*RECORDED DATA:*
^^^^

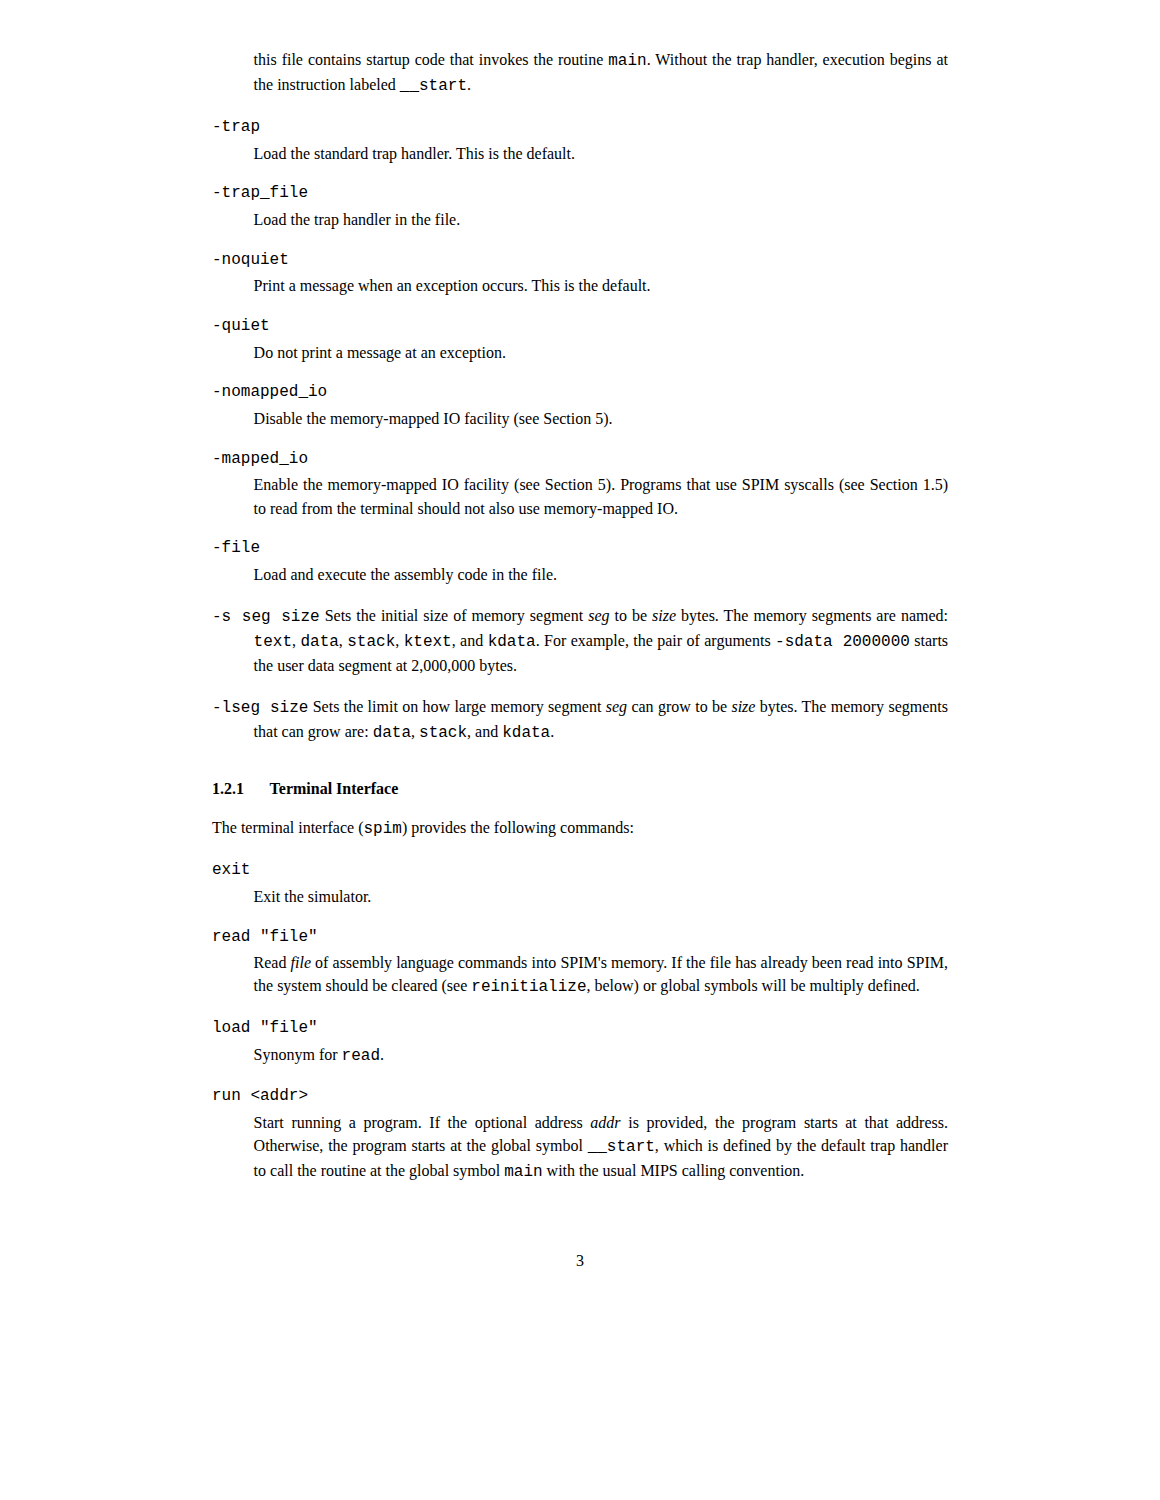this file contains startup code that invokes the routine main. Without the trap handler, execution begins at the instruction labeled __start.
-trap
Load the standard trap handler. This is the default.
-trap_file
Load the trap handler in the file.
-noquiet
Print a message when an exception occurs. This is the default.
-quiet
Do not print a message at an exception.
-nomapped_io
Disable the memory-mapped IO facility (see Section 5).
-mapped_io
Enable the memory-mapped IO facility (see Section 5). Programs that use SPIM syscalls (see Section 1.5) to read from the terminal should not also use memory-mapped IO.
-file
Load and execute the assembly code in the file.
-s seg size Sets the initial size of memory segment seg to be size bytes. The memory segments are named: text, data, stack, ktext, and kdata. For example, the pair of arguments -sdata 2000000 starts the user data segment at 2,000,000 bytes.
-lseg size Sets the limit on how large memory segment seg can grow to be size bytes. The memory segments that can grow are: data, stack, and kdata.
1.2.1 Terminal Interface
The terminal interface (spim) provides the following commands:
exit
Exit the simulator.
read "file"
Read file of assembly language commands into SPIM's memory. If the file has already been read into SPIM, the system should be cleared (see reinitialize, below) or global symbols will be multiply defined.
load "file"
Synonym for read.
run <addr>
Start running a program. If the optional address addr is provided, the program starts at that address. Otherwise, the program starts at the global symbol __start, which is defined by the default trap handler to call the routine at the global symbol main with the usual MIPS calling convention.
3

^^^^

*PROBLEM TO SOLVE:*
Could you transcribe exactly the lines from the start of the records through the line containing "Load and execute", both ends included, leaving the pictures out?

*REPLY TO THE EXERCISE:*
this file contains startup code that invokes the routine main. Without the trap handler, execution begins at the instruction labeled __start.
-trap
Load the standard trap handler. This is the default.
-trap_file
Load the trap handler in the file.
-noquiet
Print a message when an exception occurs. This is the default.
-quiet
Do not print a message at an exception.
-nomapped_io
Disable the memory-mapped IO facility (see Section 5).
-mapped_io
Enable the memory-mapped IO facility (see Section 5). Programs that use SPIM syscalls (see Section 1.5) to read from the terminal should not also use memory-mapped IO.
-file
Load and execute the assembly code in the file.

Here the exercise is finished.